What is interesting about LeGuin’s exploration of an anarchist utopia is that she allows it to be flawed. No society created by humans will ever truly reach the perfection of a utopia, because humans themselves are not perfect beings. LeGuin, however, shows the reader a flawed anarchist state and a flawed authoritarian state and asks: which is easier to live in, easier to change and improve without bloodshed, provides a better life for more of its citizens?

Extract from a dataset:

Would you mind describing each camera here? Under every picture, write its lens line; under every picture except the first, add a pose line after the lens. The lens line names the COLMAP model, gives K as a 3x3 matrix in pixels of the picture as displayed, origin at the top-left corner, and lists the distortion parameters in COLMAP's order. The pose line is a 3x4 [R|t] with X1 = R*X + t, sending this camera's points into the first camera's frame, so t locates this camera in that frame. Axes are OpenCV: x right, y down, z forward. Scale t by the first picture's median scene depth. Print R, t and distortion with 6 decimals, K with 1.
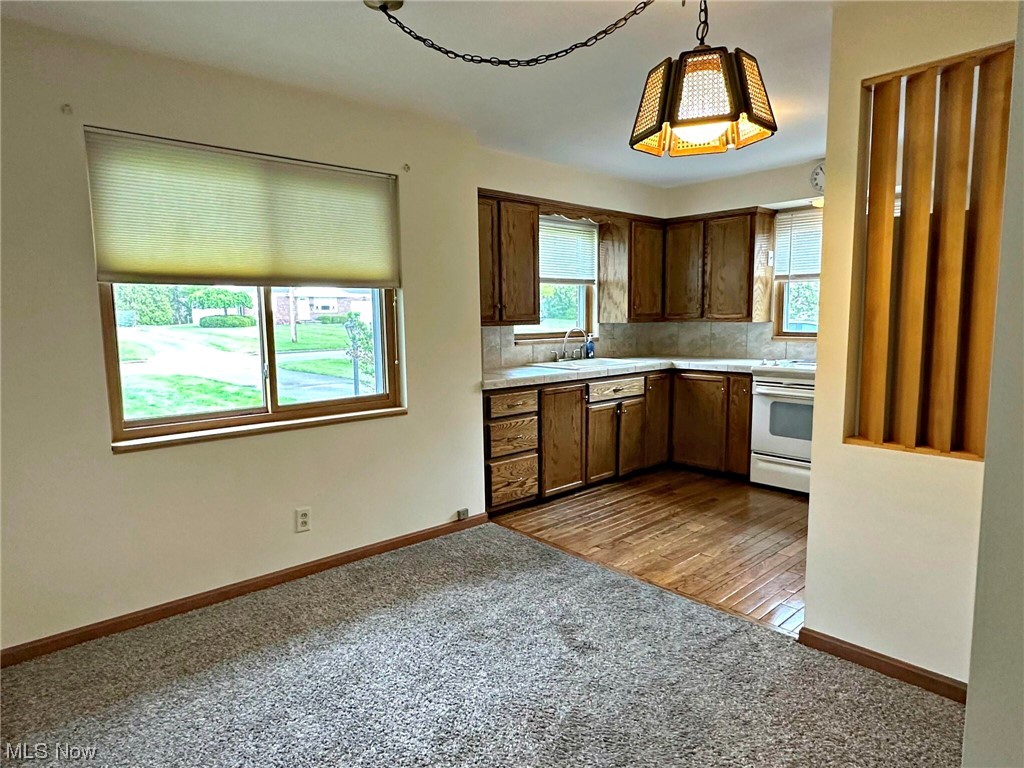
lens RADIAL K [[626.4, 0, 513.8], [0, 626.4, 386.4], [0, 0, 1]] dist [0.002678, -0.001583]
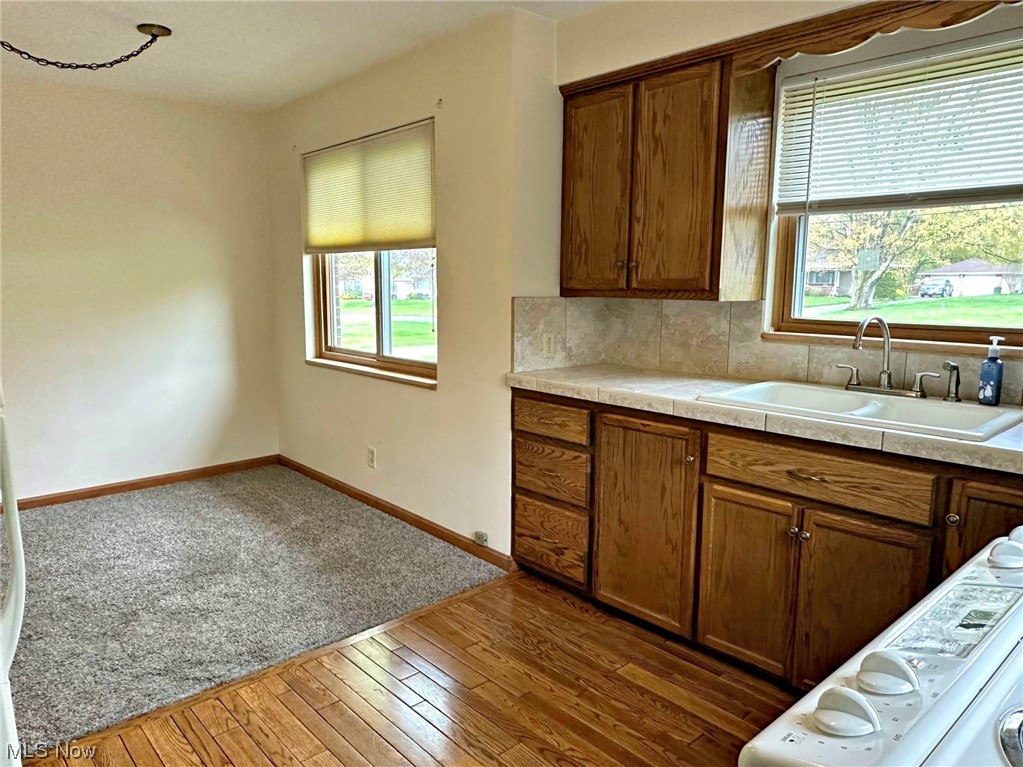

Piercy’s Woman on the Edge of Time also presents an anarchist state and an authoritarian state for the reader to consider, although the former is more of a utopia and the latter more of a dystopia than in LeGuin’s book. Piercy’s protagonist, Connie Ramos, is an American Latina living on welfare, who has a “bad history” of standing up for herself and other women against the oppression and violence of men, and is ultimately incarcerated in a mental hospital where she is chosen to be a subject for experimental "mind-control" research. She is also a Receptive, someone who can serve as an focal point for a kind of mental time-traveller and, with the assistance of that traveller, move forward to see the future herself. Or she is mad, and hallucinating everything that she experiences in her encounters with the time-traveller Luciente and the future she sees and commits herself to helping to bring into being in her own time.

Luciente’s future is, like Shevek’s Anarres, a society based on basic anarchist principles, although it is more consciously a feminist utopia as well. Both books explore ways of organising society and making collective decisions about that society without the creation of hierarchical, authoritarian structures, of valuing co-operation and mutual assistance, of sharing labour and eliminating class, and of changing the nature of the family, interpersonal relationships and gender roles.

Both are strong and important visions of what an anarchist society might be like. As such, they are also an inspiration and an invitation for further consideration of how life can be lived without social or political oppression of any group of human beings by any other.